Not only are books concerned primarily with an honest account of the diplomacy connected with the coming of the second World War ignored and smeared, but similar treatment is accorded to books which even indirectly reflect on the official mythology in this area. For example, A. Frank Reel's splendid and courageous book on The Case of General Yamashita was rather generally attacked, and outrageously so by John H. E. Fried in the Political Science Quarterly, September, 1950. W. T. Couch, who had done splendid work as head of the University of Chicago Press, was relieved of his post in part because of criticism of his publication of this book. The best book on Japan which has been published since Pearl Harbor, Mirror for Americans: Japan, by Helen Mears, was allowed to die quietly by its publishers after the blackout contingent began to exert pressure against it.
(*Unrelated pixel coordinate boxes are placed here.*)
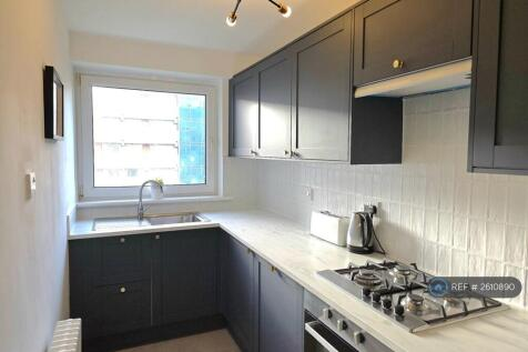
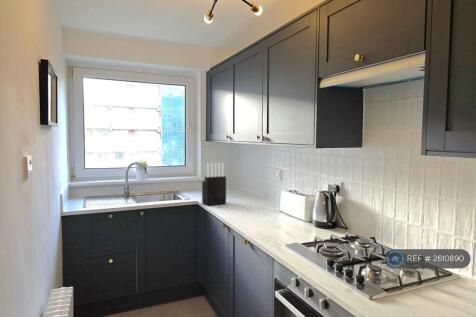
+ knife block [201,162,227,206]
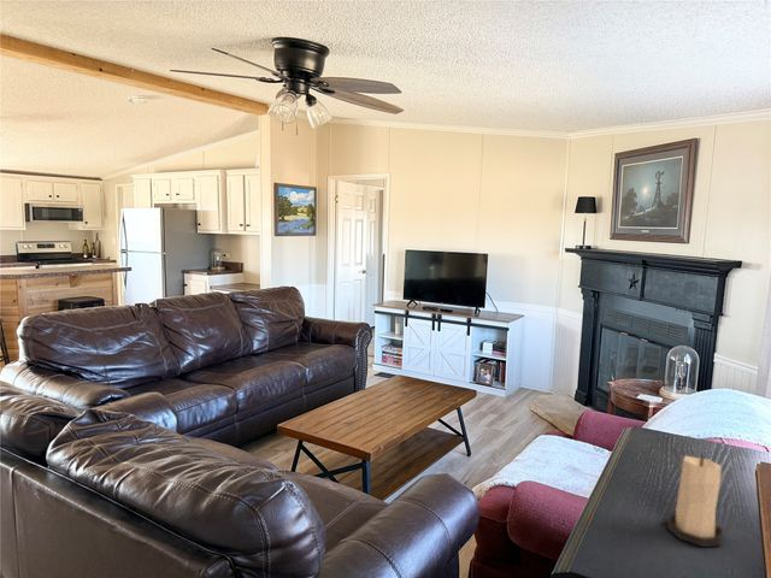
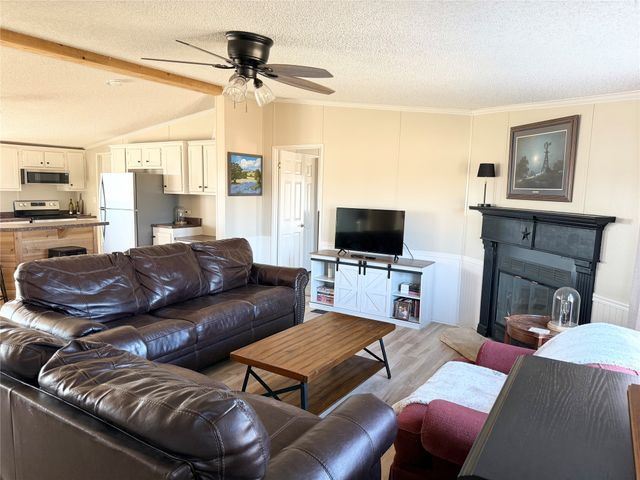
- candle [666,453,725,548]
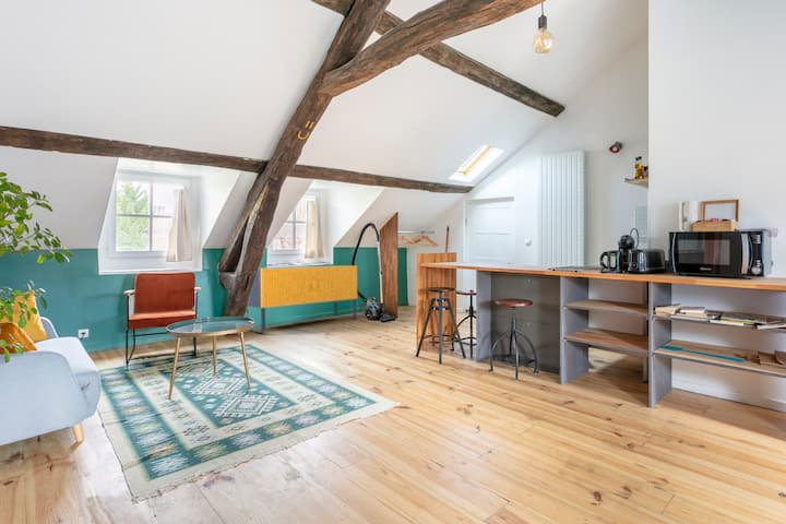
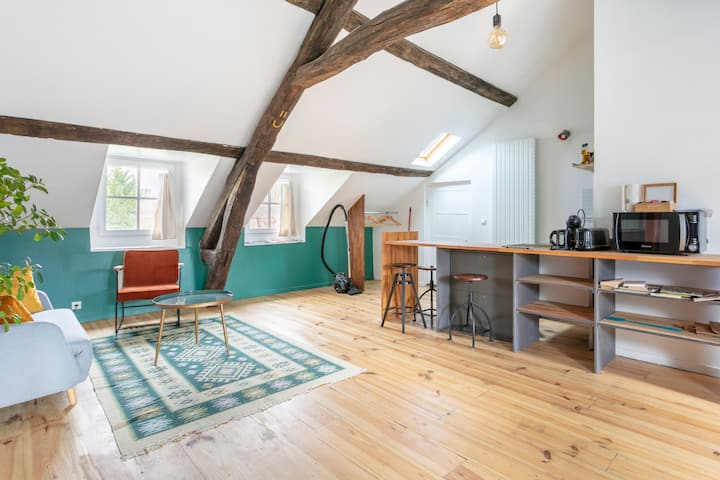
- sideboard [246,264,358,334]
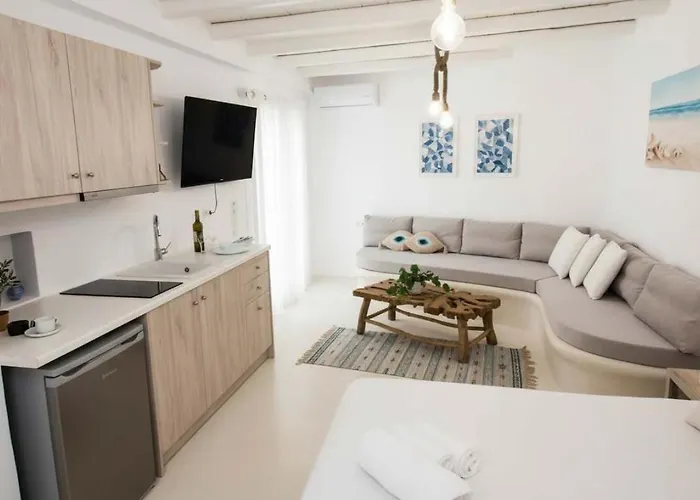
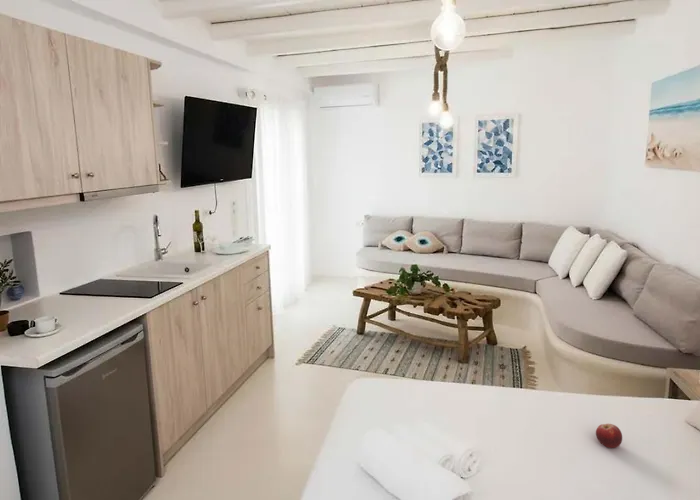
+ fruit [595,423,623,448]
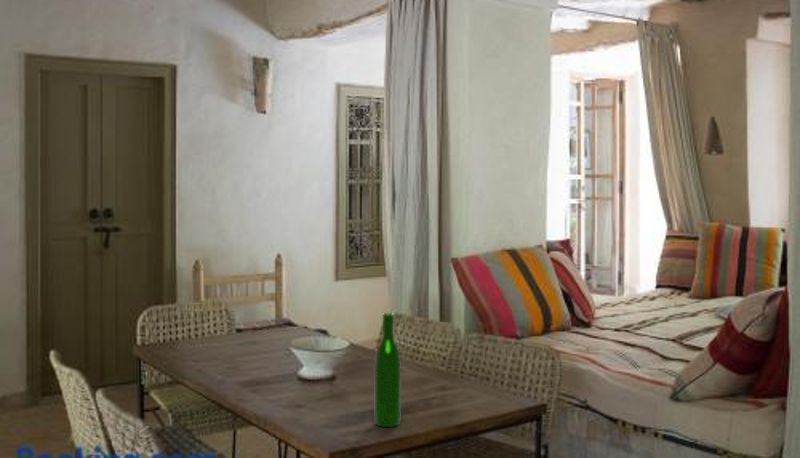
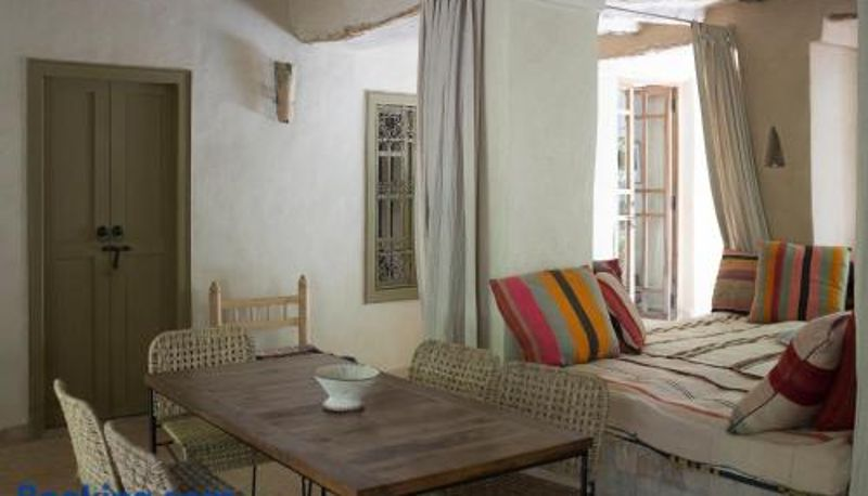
- wine bottle [374,312,402,428]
While the Smearbund has usually rested content with an effort to defame and impoverish those of whom it disapproves, it went even further in the case of Lawrence Dennis and sought to jail him on the charge of "sedition." Dennis, a brilliant Harvard graduate, had served in important posts in the American diplomatic service for eight years. He had been one of the first to enlist in the Plattsburg training experiment before the first World War (1915) and had served with distinction as an officer in the war. After retiring from the diplomatic service, he was employed by leading banking and brokerage firms as an expert on foreign bonds. Like John T. Flynn, he was then a favorite of left-wing American liberals and had exposed the foreign bond frauds in the New Republic at about the same time that Flynn was doing a comparable piece of work on the investment trusts.
He incurred the wrath of the liberals by bringing out a book in 1936 entitled The Coming American Fascism. Here he predicted that the New Deal would wind up in a system of Fascism, whatever the name given to it, and described what the system would probably be like. The interventionists were enraged by his Weekly Foreign Letter, which opposed our entry into the second World War, and by his The Dynamics of War and Revolution, the best book written in the United States on the institutional forces pushing us into war and on the probable results of such a war. The pro-war forces induced Harper & Brothers to withdraw the book almost immediately after publication.
Though Dennis is, actually, an aggressive individualist, he was accused of being an ardent fascist and was railroaded into the mass sedition trial in Washington in 1944. That the trial ended in a farce was due mainly to the fact that Dennis personally outlined and conducted the defense. But, though surely one of the most talented writers and lecturers in the United States today, he has been driven into complete obscurity; not even Regnery or Devin-Adair dares to bring out a book under his name.